The day-to-day operations have mostly stayed the same as when their grandparents ran the ranch, but the advent of technology has played a pivotal role in the Double R Ranch’s success and has helped them thrive online. “One of the greatest challenges has been learning newer applications for the ranch, like marketing. That’s something I never considered—I’m a word-of-mouth guy.” Colton propelled the ranch into the digital age, expanding its reach and establishing a connection with a wider audience. He says building a website has been a huge boon for their ranch. The well-designed site features a gallery page with visitors holding their trophies, photos of their deer, and hunting and booking information at the Double R. “I love it. I can reach more people that way, and it gets our name out there. I would very much recommend it for other ranch owners.” In addition to the website, groups on Facebook have opened up more marketing opportunities and a new way to sell farming equipment. “Having that technology is great. It’s been a game-changer.”

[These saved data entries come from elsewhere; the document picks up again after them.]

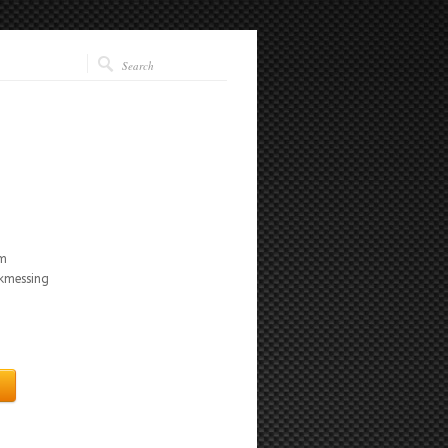
mm
ikmessing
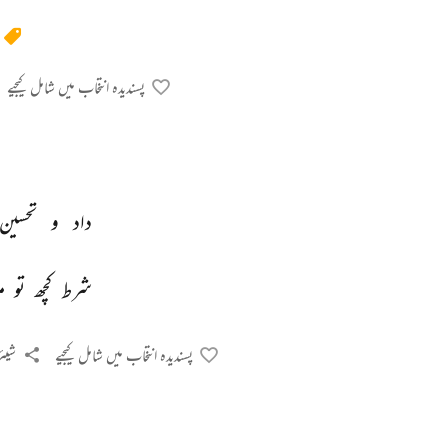
پسندیدہ انتخاب میں شامل کیجیے
داد 
و 
تحسین 
شرط 
کچھ 
تو 
م
پسندیدہ انتخاب میں شامل کیجیے
شیئر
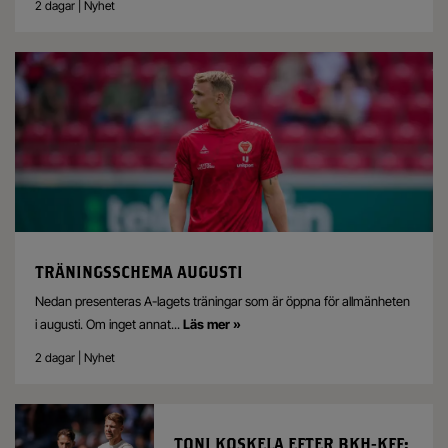
2 dagar | Nyhet
TRÄNINGSSCHEMA AUGUSTI
Nedan presenteras A-lagets träningar som är öppna för allmänheten
i augusti. Om inget annat
...
Läs mer »
2 dagar | Nyhet
TONI KOSKELA EFTER BKH-KFF:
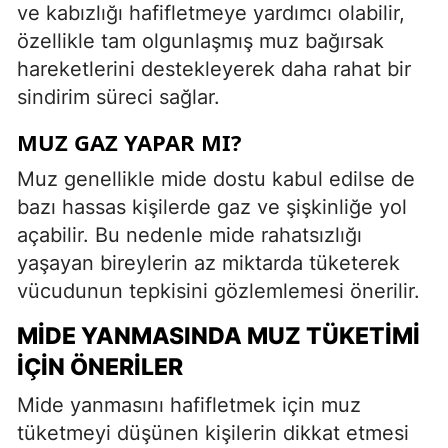
ve kabızlığı hafifletmeye yardımcı olabilir,
özellikle tam olgunlaşmış muz bağırsak
hareketlerini destekleyerek daha rahat bir
sindirim süreci sağlar.
MUZ GAZ YAPAR MI?
Muz genellikle mide dostu kabul edilse de
bazı hassas kişilerde gaz ve şişkinliğe yol
açabilir. Bu nedenle mide rahatsızlığı
yaşayan bireylerin az miktarda tüketerek
vücudunun tepkisini gözlemlemesi önerilir.
MIDE YANMASINDA MUZ TÜKETIMI
İÇIN ÖNERILER
Mide yanmasını hafifletmek için muz
tüketmeyi düşünen kişilerin dikkat etmesi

As the Double R Ranch continues to evolve, Colton envisions a haven where genuine experiences are cultivated. “We really want to provide people with an authentic ranch experience. Some ranches have attractions like zip lines, but we want to keep ours a legacy ranch. We don’t want to create transactions. We want to create experiences and memories.”

Colton’s perspective serves as a poignant reminder of a ranch owner’s responsibility to the land. He expresses how important it is to never take the work for granted. “It’s an honor to own and work a piece of land that God created for us. A lot of people don’t get this experience, and it’s up to us to keep it going and keep it healthy. I feel blessed to carry on a legacy of people who care for the Earth.”